Oracle announced Wednesday intent to buy Nimbula, a cloud infrastructure management software company, for an undisclosed amount.
Nimbula's Director platform automates infrastructure management for a variety of use cases, including cloud for testing and development, running data analytics solutions, like Hadoop, in the cloud, hosting infrastructure for Software-as-a-Service providers and operating private and hybrid cloud infrastructure by large organizations.
In 2012, the software company joined OpenStack, an open-source community working on what is becoming the de facto open alternative to proprietary cloud architectures by market incumbents like Amazon.
Oracle has had a fairly wide selection of cloud services and solutions, acting as both a provider and an enabler of cloud. These include a number of Software-as-a-Service offerings, social relationship management, Platform-as-a-Service, Infrastructure-as-a-Service and infrastructure products for building and managing private clouds.
The company also offers managed cloud services, where it manages the client's cloud infrastructure for them.
Oracle said Nimbula's product was complementary to its own portfolio and that it was planning to integrate it with its cloud offerings.
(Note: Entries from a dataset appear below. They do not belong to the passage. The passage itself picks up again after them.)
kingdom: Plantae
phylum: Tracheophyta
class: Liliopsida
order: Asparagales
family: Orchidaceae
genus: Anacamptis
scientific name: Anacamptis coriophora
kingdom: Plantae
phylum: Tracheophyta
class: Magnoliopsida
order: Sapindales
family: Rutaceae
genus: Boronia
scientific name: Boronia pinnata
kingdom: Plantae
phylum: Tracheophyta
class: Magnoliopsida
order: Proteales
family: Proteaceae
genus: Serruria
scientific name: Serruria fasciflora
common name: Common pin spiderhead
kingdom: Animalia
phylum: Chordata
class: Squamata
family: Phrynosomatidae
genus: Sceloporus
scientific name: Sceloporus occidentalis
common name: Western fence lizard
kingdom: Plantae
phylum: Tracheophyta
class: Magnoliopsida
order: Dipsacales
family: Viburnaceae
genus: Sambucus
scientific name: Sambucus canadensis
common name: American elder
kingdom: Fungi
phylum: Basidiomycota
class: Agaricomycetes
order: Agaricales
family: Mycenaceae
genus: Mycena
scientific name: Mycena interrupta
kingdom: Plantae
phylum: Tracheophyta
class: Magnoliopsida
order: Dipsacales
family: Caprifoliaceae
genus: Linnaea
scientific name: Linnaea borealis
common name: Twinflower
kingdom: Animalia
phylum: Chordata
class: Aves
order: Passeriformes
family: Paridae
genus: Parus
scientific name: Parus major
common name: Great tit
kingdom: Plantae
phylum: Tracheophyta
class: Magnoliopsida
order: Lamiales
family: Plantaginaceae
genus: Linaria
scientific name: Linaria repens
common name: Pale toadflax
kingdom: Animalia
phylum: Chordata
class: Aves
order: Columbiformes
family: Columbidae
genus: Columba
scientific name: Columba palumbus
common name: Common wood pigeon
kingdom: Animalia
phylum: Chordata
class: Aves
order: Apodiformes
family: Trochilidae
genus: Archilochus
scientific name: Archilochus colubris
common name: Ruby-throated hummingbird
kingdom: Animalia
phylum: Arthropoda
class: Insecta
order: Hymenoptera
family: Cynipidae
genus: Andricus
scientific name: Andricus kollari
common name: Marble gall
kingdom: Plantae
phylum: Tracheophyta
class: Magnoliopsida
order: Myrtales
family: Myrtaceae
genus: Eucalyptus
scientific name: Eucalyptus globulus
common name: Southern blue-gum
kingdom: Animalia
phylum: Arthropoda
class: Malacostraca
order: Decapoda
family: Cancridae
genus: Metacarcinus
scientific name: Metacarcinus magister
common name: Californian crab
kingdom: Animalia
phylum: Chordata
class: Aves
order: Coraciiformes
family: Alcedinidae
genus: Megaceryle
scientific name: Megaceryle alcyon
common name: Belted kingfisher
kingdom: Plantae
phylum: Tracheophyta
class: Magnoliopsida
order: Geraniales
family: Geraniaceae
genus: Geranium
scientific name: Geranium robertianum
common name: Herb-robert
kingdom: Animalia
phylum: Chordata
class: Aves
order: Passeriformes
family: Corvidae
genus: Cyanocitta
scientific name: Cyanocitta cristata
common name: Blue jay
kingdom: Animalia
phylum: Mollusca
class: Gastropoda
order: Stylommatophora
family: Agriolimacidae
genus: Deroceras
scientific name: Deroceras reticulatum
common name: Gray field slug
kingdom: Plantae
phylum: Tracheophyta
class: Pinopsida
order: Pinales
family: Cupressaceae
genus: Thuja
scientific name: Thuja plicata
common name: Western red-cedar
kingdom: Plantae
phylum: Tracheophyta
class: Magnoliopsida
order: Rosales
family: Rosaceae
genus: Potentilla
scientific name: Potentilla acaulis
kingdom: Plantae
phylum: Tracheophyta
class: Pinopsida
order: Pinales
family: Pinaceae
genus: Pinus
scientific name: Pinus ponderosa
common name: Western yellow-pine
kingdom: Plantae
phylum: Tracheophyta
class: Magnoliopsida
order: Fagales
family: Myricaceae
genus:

Oracle has not been a member of the OpenStack community, and now, if the Nimbula deal is finalized, it will have an in with the open-source project. Many of its competitors, such as HP, IBM, EMC and Dell, have been OpenStack members.
OpenStack has been picking up steam in a big way, with many industry heavyweights introducing solutions services built on the cloud architecture. These include Dell, Cisco, IBM and HP, among others.
Rackspace, the San Antonio, Texas-based hosting company that was one of OpenStack's founding fathers, is transitioning all of its cloud services onto the open-source architecture. HP has built its public cloud infrastructure on OpenStack, and IBM announced last week its intent to use the technology for its cloud offerings.